Las historias que aprendí fueron proporcionadas por la industria cinematográfica. La idea que tengo de la Revolución Francesa fue la adaptación que hiciera Bille August de la novela homónima Los Miserables (1998), Jean Valjean no existió y su nombre real es Liam Neeson. Denzel Washington participó en la Guerra Civil Norteamericana, el pobre sufrió mucho las crueldades de la esclavitud sureña, y si no me creen vean Glory (1989). La Guerra de Vietnam parece un cuento de terror escrito a cuatro manos por Edgar Allan Poe y Joseph Conrad, en esa intervención la mentalidad protestante de los gringos seguro pensó que era el fin del mundo, pueden constatar lo que digo si ven Apocalipsis Now (1979), el mismísimo Marlon Brando estuvo allí y se volvió loco ¿Se dan cuenta que la historia sería menos visible sin la intervención del cine? Ahora no vengan con cuentos los profesionales de las ciencias sociales ni de la historia a analizar mi visión del mundo, dizque porque está mediatizada, dizque eso no fue lo que pasó, dizque son dramatismos de la cultura de masas, dizque ese tipo de pelucas no fueron usadas por los Borbones antes de ser guillotinados en plaza pública por juicio divino y popular – vox populi, vox deus –, pa´que sean serios y no se gasten la plata del presupuesto nacional en bacanales, he dicho. La interpretación del mundo es mediática, eso no está en discusión, y la verdad de la historia no existe, ¿o es que pretenden hallar la cuadratura del círculo? Buscar la verdad es como ir tras El Dorado, lo sé porque Werner Herzog me lo contó en Aguirre, la cólera de Dios (1972), ese alucinado tenía problemas de ego, aparte de sufrir de coprolalia – si no sabe el significado de la palabra, entonces acuda al diccionario, al “mataburro”, como le dice mi abuelo –, ¿o era Klaus Kinski?, ya ni sé.

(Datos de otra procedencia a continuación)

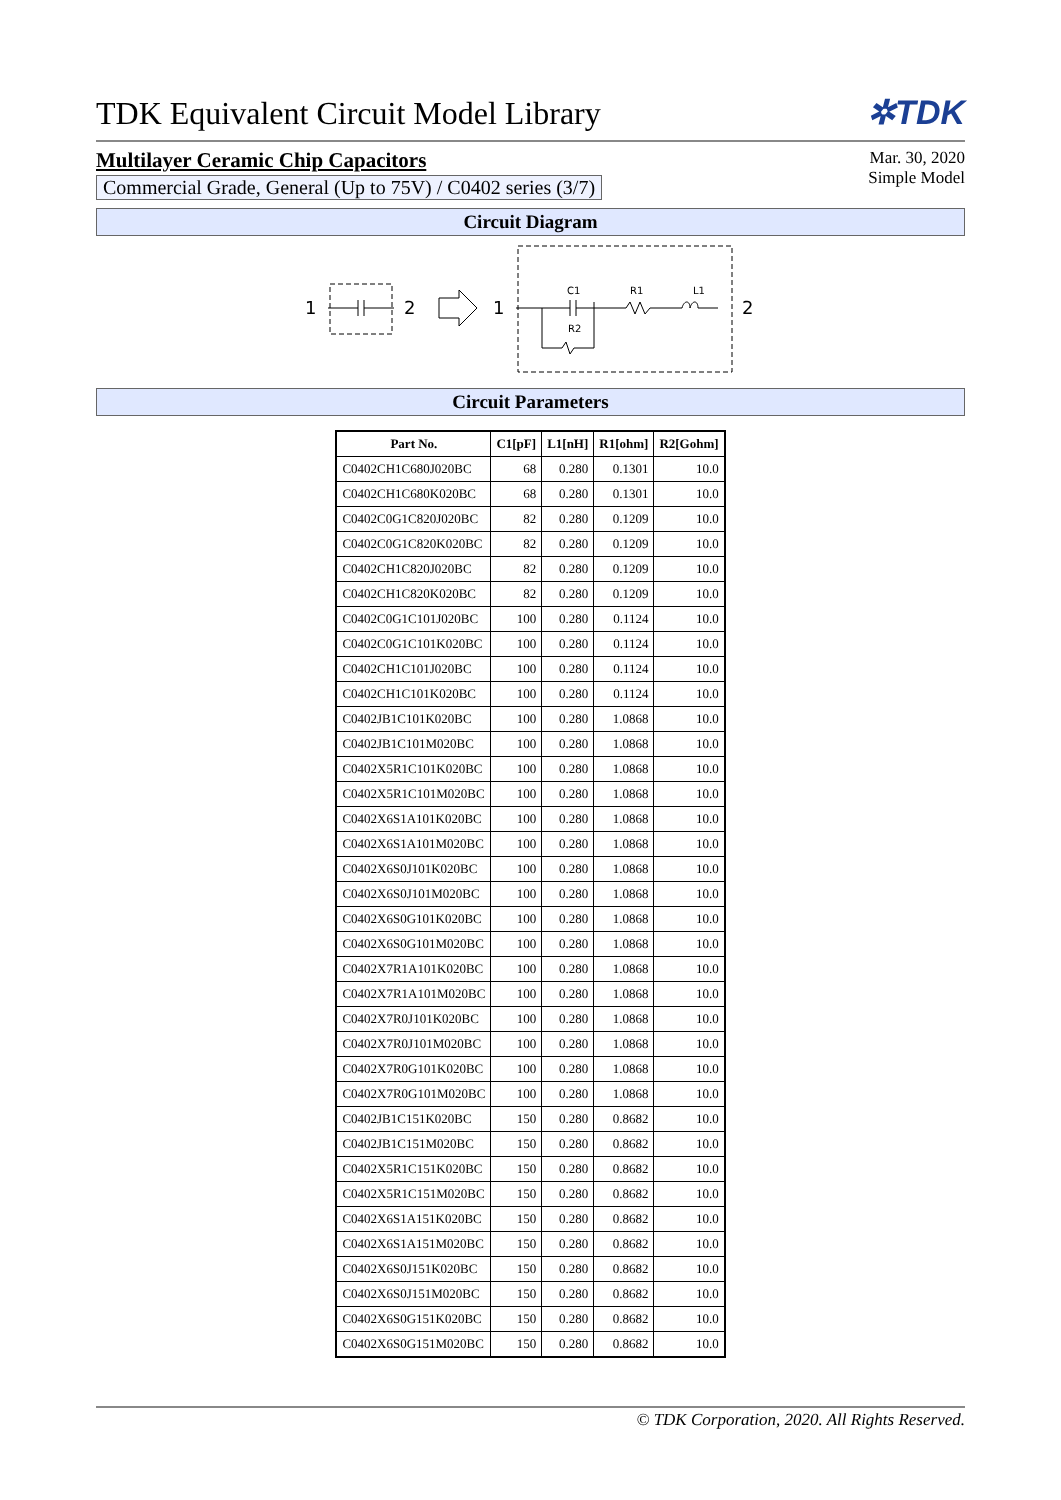TDK Equivalent Circuit Model Library
✲TDK
Multilayer Ceramic Chip Capacitors
Commercial Grade, General (Up to 75V) / C0402 series (3/7)
Mar. 30, 2020
Simple Model
Circuit Diagram
1
2
1
2
C1
R1
L1
R2
Circuit Parameters
| Part No. | C1[pF] | L1[nH] | R1[ohm] | R2[Gohm] |
| --- | --- | --- | --- | --- |
| C0402CH1C680J020BC | 68 | 0.280 | 0.1301 | 10.0 |
| C0402CH1C680K020BC | 68 | 0.280 | 0.1301 | 10.0 |
| C0402C0G1C820J020BC | 82 | 0.280 | 0.1209 | 10.0 |
| C0402C0G1C820K020BC | 82 | 0.280 | 0.1209 | 10.0 |
| C0402CH1C820J020BC | 82 | 0.280 | 0.1209 | 10.0 |
| C0402CH1C820K020BC | 82 | 0.280 | 0.1209 | 10.0 |
| C0402C0G1C101J020BC | 100 | 0.280 | 0.1124 | 10.0 |
| C0402C0G1C101K020BC | 100 | 0.280 | 0.1124 | 10.0 |
| C0402CH1C101J020BC | 100 | 0.280 | 0.1124 | 10.0 |
| C0402CH1C101K020BC | 100 | 0.280 | 0.1124 | 10.0 |
| C0402JB1C101K020BC | 100 | 0.280 | 1.0868 | 10.0 |
| C0402JB1C101M020BC | 100 | 0.280 | 1.0868 | 10.0 |
| C0402X5R1C101K020BC | 100 | 0.280 | 1.0868 | 10.0 |
| C0402X5R1C101M020BC | 100 | 0.280 | 1.0868 | 10.0 |
| C0402X6S1A101K020BC | 100 | 0.280 | 1.0868 | 10.0 |
| C0402X6S1A101M020BC | 100 | 0.280 | 1.0868 | 10.0 |
| C0402X6S0J101K020BC | 100 | 0.280 | 1.0868 | 10.0 |
| C0402X6S0J101M020BC | 100 | 0.280 | 1.0868 | 10.0 |
| C0402X6S0G101K020BC | 100 | 0.280 | 1.0868 | 10.0 |
| C0402X6S0G101M020BC | 100 | 0.280 | 1.0868 | 10.0 |
| C0402X7R1A101K020BC | 100 | 0.280 | 1.0868 | 10.0 |
| C0402X7R1A101M020BC | 100 | 0.280 | 1.0868 | 10.0 |
| C0402X7R0J101K020BC | 100 | 0.280 | 1.0868 | 10.0 |
| C0402X7R0J101M020BC | 100 | 0.280 | 1.0868 | 10.0 |
| C0402X7R0G101K020BC | 100 | 0.280 | 1.0868 | 10.0 |
| C0402X7R0G101M020BC | 100 | 0.280 | 1.0868 | 10.0 |
| C0402JB1C151K020BC | 150 | 0.280 | 0.8682 | 10.0 |
| C0402JB1C151M020BC | 150 | 0.280 | 0.8682 | 10.0 |
| C0402X5R1C151K020BC | 150 | 0.280 | 0.8682 | 10.0 |
| C0402X5R1C151M020BC | 150 | 0.280 | 0.8682 | 10.0 |
| C0402X6S1A151K020BC | 150 | 0.280 | 0.8682 | 10.0 |
| C0402X6S1A151M020BC | 150 | 0.280 | 0.8682 | 10.0 |
| C0402X6S0J151K020BC | 150 | 0.280 | 0.8682 | 10.0 |
| C0402X6S0J151M020BC | 150 | 0.280 | 0.8682 | 10.0 |
| C0402X6S0G151K020BC | 150 | 0.280 | 0.8682 | 10.0 |
| C0402X6S0G151M020BC | 150 | 0.280 | 0.8682 | 10.0 |
© TDK Corporation, 2020. All Rights Reserved.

En fin, soy como Amélie porque imagino la vida como una gran ironía cinematográfica, porque soy un antihéroe que reparte justicia absurda por la ciudad de Caracas enseñando a la gente hasta cómo debe usar el metro, porque mandé un mail que viaja por el mundo como el gnomo que tiene mi papá en el jardín, porque hasta banda sonora tiene mi vida y no me despego de los audífonos nunca, porque me emociona estar haciendo algo que me mantiene callado por dos horas.